“Sobre ruedas”, de Manuel Ortuño

Cuando, tras secarse las lágrimas que anegaban sus intensos ojos castaños, Marta abrió la puerta de la sala de estar  para comunicarle a su hijo la trágica noticia, algo extraño ocurrió. El suceso duró apenas medio segundo, pero lo cierto es que, al cogerla por completo desprevenida, pareció durar mucho más. Sus ojos vieron algo que en un principio parecía  imposible. Luego, cuando su cerebro reaccionó automáticamente aplicando una buena dosis de lógica a lo ocurrido, la sorpresa se desvaneció y el posterior desarrollo de los acontecimientos acabó confirmándole que lo que acababa de presenciar no había sido más que un simple efecto óptico.

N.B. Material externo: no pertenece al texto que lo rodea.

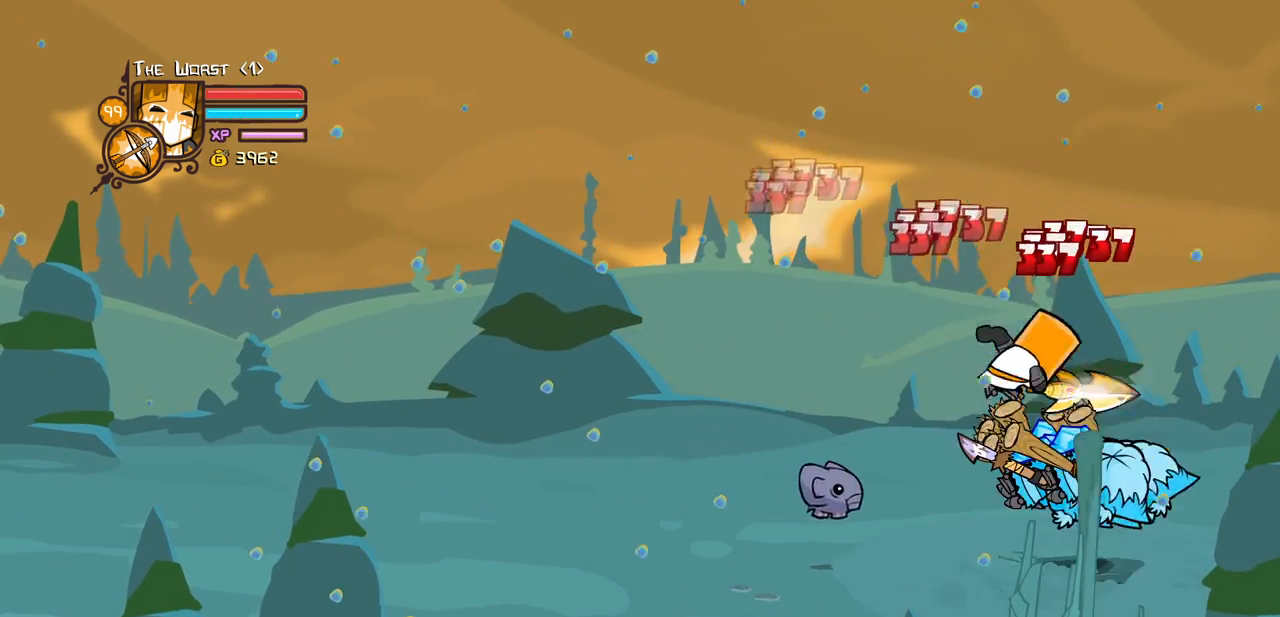
{"keys": ["light", "right"], "events": [[200, "heavy", "up"], [250, "light", "down"], [284, "right", "down"], [384, "light", "up"], [484, "light", "down"]]}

Nada más abrir la puerta, los ojos de Marta se habían encontrado con la imagen habitual de su hijo Gustavo: la de un chico de quince años que, sentado en su silla de ruedas, ocupaba el tiempo leyendo o escribiendo toda clase  de  cosas  en  un  pequeño cuaderno con su caligrafía minúscula y apretada. Lo que la tomó por sorpresa, no obstante, fue el hecho de que aquella vez el bolígrafo que Gustavo solía utilizar parecía estar flotando sobre su mano a escasos centímetros de las puntas de sus dedos.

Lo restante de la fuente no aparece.